Emery Cat: Your Cat's New Favorite Scratcher
Cats are wonderful pets. Smart, funny, playful, and sometimes sneaky. While there are many great things about these animals, their claws don't usually fall on the list.
Cats naturally have very sharp claws that they use to scratch and mark. These claws can be very useful for them if they have to defend themselves.
However, when they get too long, cats will want to scratch them down to size. If you don't have the right places in your house, the back of your sofa, leg of your table, or door frame may end up being their favorite spot to scratch.
I have all indoor cats and none of them are declawed. This makes it a must that I keep suitable scratching toys out for them to use.
I have tried all kinds of scratching posts: the kind that stand on their own, ones you hang on the door, and even the cardboard ones that you can replace.
While each of my cats liked one or the other, I couldn't find a consensus on scratching pads until I tried the Emery cat. All of my cats adore this product and they don't have the urge to scratch on my furniture when it's around.
Easy To Use
The Emery Cat is easy to use. Just place the pad into the plastic frame and sprinkle some catnip (it comes with it) on top and watch your cat's go nuts.
Even with heavy use from 4 cats, it can last anywhere from 4 to 6 months.
The Emery Cat is different from other cardboard scratchers because it has a hard material on the surface, much like what you find on a nail file.
This makes it both last longer and helps to file down the sharp points on the claws.
Would It Be Better To Just Have Them Declawed?
While it may seem like it's the simplest answer to the problem of cat's scratching in places where they shouldn't, there are a lot of negatives associated with cats being declawed.
- It is major surgery and can have complications
- If a cat gets outside he or she has a harder time protecting themselves.
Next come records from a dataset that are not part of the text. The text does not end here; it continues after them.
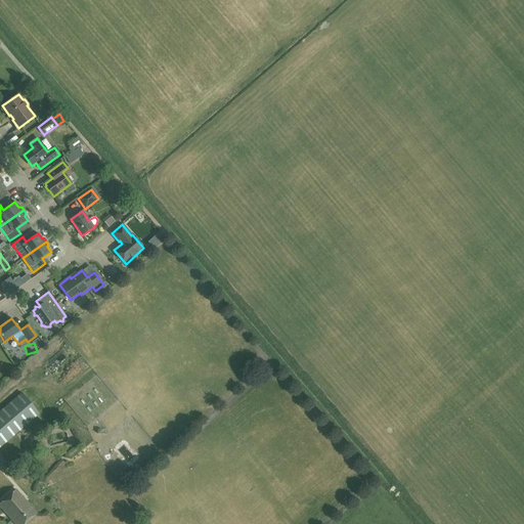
[(0,445),(24,426),(38,413),(22,393),(0,410),(0,445)]
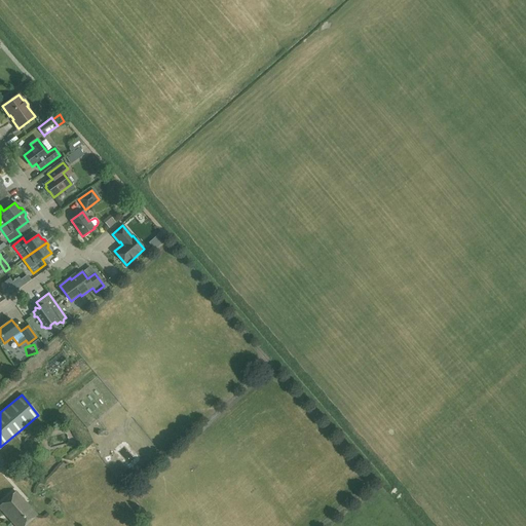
[(0,508),(15,525),(25,525),(37,516),(16,492),(0,506),(0,508)]
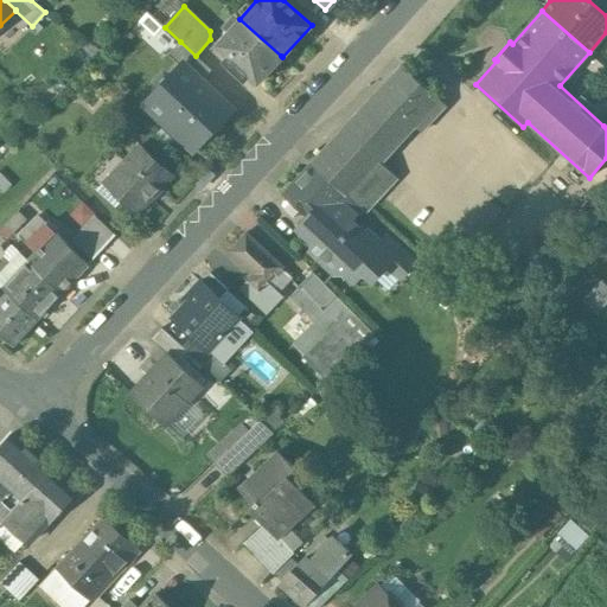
[(243,24),(232,34),(229,31),(216,45),(228,57),(223,62),(244,82),(249,76),(257,84),(276,64),(275,62),(281,56),(240,19),(238,20),(240,21),(241,20),(243,24)]
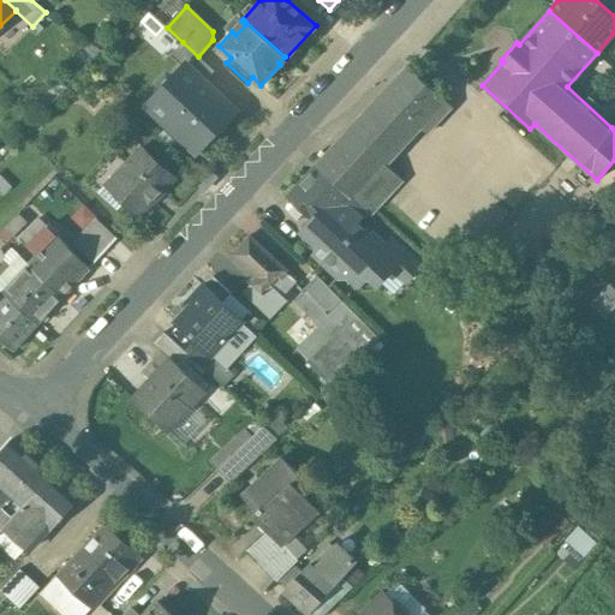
[(198,57),(183,42),(171,55),(183,66),(185,64),(204,82),(214,71),(198,57)]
- They are more likely to develop arthritis and other complications.
- The surgery actually removes part of their toe and can cause stress on the wrong parts when they walk.
If you have a cat that is already declawed then make sure he or she has tags or, even better, a microchip in case they get outside and keep their yearly health checks to watch for signs of arthritis and joint problems.
Why Do Cats Scratch?
According to the Cat Care Society, cats scratch for a variety of reasons.
- Cats scratch to keep their claws healthy. Scratching helps to remove the outer layer of the claw.
- They scratch to mark their territory and spread their scent.
- They also scratch to communicate with other cats.
Scratching is a natural instinct and not one you can stop. So it is important to provide places for your cat to scratch to keep your furniture and sanity intact.
You May Need A Variety
If you have multiple cats, you may need to purchase several scratchers and place them in locations around the house.
Some cats prefer different kinds of scratchers.
All of my cats enjoy the Emery cat but if your cat does not like the scratchers that are horizontal, try a vertical cat scratcher.
There are ones that hang on the door or you can get ones made out of sisal rope and carpet. I've even known some people that are handy make their own scratchers.
One of the keys to getting the cats to use the scratchers is to put some kind of attractant such as cat nip on the scratcher. This makes it appealing and makes them want to use it. It can also cause the cat to relax and not fight as much with other cats.
Some cat scratchers are also a part of a cat house/ cat furniture climbing system. These work well to engage your cat and give them a place to hide, scratch, and play.
It's important to remember that cats have preferences and personalities, just like people. So if one kind didn't interest your cat, another one will.
Scratching is a natural part of a cat's behavior. Finding places for your cat to scratch that aren't your furniture will provide harmony and happiness for you and your cat.